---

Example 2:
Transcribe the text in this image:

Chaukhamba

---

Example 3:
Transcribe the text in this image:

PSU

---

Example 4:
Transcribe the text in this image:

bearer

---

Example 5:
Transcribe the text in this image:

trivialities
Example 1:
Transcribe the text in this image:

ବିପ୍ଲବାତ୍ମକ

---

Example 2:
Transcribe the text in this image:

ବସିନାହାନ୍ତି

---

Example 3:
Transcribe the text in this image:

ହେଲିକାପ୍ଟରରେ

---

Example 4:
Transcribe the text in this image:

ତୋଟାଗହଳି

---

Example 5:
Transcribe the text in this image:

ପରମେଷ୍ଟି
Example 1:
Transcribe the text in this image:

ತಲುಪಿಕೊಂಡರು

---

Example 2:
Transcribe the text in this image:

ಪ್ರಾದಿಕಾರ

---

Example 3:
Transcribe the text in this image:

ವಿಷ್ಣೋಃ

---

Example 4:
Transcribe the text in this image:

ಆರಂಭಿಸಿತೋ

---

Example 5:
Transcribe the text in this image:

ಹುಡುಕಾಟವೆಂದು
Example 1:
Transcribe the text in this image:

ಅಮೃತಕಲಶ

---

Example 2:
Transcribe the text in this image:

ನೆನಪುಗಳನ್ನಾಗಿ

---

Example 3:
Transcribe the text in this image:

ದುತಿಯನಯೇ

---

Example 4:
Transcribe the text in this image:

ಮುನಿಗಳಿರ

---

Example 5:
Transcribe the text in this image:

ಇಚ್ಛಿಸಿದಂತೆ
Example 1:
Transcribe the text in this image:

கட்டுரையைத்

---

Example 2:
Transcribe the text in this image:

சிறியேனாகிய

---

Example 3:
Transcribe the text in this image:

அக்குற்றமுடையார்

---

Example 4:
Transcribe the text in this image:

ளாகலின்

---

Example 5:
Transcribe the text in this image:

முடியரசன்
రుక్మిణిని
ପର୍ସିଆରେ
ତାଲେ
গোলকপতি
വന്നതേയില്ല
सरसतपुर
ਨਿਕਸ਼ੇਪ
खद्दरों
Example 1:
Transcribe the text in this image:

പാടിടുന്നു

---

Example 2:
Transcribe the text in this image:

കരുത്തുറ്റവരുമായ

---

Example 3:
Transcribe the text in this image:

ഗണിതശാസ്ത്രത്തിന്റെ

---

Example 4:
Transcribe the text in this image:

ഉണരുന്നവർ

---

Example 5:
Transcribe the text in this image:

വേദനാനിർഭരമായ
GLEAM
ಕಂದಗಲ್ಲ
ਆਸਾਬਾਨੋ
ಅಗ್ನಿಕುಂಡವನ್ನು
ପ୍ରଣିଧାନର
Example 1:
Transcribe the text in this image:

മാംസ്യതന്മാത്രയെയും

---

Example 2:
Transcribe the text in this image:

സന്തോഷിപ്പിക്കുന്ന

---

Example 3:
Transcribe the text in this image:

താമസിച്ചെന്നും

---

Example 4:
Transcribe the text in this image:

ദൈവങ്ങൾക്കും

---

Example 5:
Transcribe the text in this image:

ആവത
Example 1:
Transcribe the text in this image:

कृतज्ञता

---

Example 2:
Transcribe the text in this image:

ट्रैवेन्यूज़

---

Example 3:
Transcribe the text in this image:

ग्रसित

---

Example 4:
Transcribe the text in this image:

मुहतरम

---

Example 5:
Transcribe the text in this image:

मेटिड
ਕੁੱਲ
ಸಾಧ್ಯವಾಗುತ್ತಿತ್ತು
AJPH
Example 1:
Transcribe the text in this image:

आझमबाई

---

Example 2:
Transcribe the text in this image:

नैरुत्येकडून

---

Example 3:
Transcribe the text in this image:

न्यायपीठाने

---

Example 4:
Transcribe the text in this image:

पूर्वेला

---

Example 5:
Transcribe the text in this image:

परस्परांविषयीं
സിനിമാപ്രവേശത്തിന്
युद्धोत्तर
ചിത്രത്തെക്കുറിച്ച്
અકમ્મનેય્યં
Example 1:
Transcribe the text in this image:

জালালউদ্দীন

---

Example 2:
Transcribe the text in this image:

****

*Exercise brief:*
Exactly as they stand above, retype all of the records.

*Finished exercise:*
---

Example 2:
Transcribe the text in this image:

Chaukhamba

---

Example 3:
Transcribe the text in this image:

PSU

---

Example 4:
Transcribe the text in this image:

bearer

---

Example 5:
Transcribe the text in this image:

trivialities
Example 1:
Transcribe the text in this image:

ବିପ୍ଲବାତ୍ମକ

---

Example 2:
Transcribe the text in this image:

ବସିନାହାନ୍ତି

---

Example 3:
Transcribe the text in this image:

ହେଲିକାପ୍ଟରରେ

---

Example 4:
Transcribe the text in this image:

ତୋଟାଗହଳି

---

Example 5:
Transcribe the text in this image:

ପରମେଷ୍ଟି
Example 1:
Transcribe the text in this image:

ತಲುಪಿಕೊಂಡರು

---

Example 2:
Transcribe the text in this image:

ಪ್ರಾದಿಕಾರ

---

Example 3:
Transcribe the text in this image:

ವಿಷ್ಣೋಃ

---

Example 4:
Transcribe the text in this image:

ಆರಂಭಿಸಿತೋ

---

Example 5:
Transcribe the text in this image:

ಹುಡುಕಾಟವೆಂದು
Example 1:
Transcribe the text in this image:

ಅಮೃತಕಲಶ

---

Example 2:
Transcribe the text in this image:

ನೆನಪುಗಳನ್ನಾಗಿ

---

Example 3:
Transcribe the text in this image:

ದುತಿಯನಯೇ

---

Example 4:
Transcribe the text in this image:

ಮುನಿಗಳಿರ

---

Example 5:
Transcribe the text in this image:

ಇಚ್ಛಿಸಿದಂತೆ
Example 1:
Transcribe the text in this image:

கட்டுரையைத்

---

Example 2:
Transcribe the text in this image:

சிறியேனாகிய

---

Example 3:
Transcribe the text in this image:

அக்குற்றமுடையார்

---

Example 4:
Transcribe the text in this image:

ளாகலின்

---

Example 5:
Transcribe the text in this image:

முடியரசன்
రుక్మిణిని
ପର୍ସିଆରେ
ତାଲେ
গোলকপতি
വന്നതേയില്ല
सरसतपुर
ਨਿਕਸ਼ੇਪ
खद्दरों
Example 1:
Transcribe the text in this image:

പാടിടുന്നു

---

Example 2:
Transcribe the text in this image:

കരുത്തുറ്റവരുമായ

---

Example 3:
Transcribe the text in this image:

ഗണിതശാസ്ത്രത്തിന്റെ

---

Example 4:
Transcribe the text in this image:

ഉണരുന്നവർ

---

Example 5:
Transcribe the text in this image:

വേദനാനിർഭരമായ
GLEAM
ಕಂದಗಲ್ಲ
ਆਸਾਬਾਨੋ
ಅಗ್ನಿಕುಂಡವನ್ನು
ପ୍ରଣିଧାନର
Example 1:
Transcribe the text in this image:

മാംസ്യതന്മാത്രയെയും

---

Example 2:
Transcribe the text in this image:

സന്തോഷിപ്പിക്കുന്ന

---

Example 3:
Transcribe the text in this image:

താമസിച്ചെന്നും

---

Example 4:
Transcribe the text in this image:

ദൈവങ്ങൾക്കും

---

Example 5:
Transcribe the text in this image:

ആവത
Example 1:
Transcribe the text in this image:

कृतज्ञता

---

Example 2:
Transcribe the text in this image:

ट्रैवेन्यूज़

---

Example 3:
Transcribe the text in this image:

ग्रसित

---

Example 4:
Transcribe the text in this image:

मुहतरम

---

Example 5:
Transcribe the text in this image:

मेटिड
ਕੁੱਲ
ಸಾಧ್ಯವಾಗುತ್ತಿತ್ತು
AJPH
Example 1:
Transcribe the text in this image:

आझमबाई

---

Example 2:
Transcribe the text in this image:

नैरुत्येकडून

---

Example 3:
Transcribe the text in this image:

न्यायपीठाने

---

Example 4:
Transcribe the text in this image:

पूर्वेला

---

Example 5:
Transcribe the text in this image:

परस्परांविषयीं
സിനിമാപ്രവേശത്തിന്
युद्धोत्तर
ചിത്രത്തെക്കുറിച്ച്
અકમ્મનેય્યં
Example 1:
Transcribe the text in this image:

জালালউদ্দীন

---

Example 2:
Transcribe the text in this image:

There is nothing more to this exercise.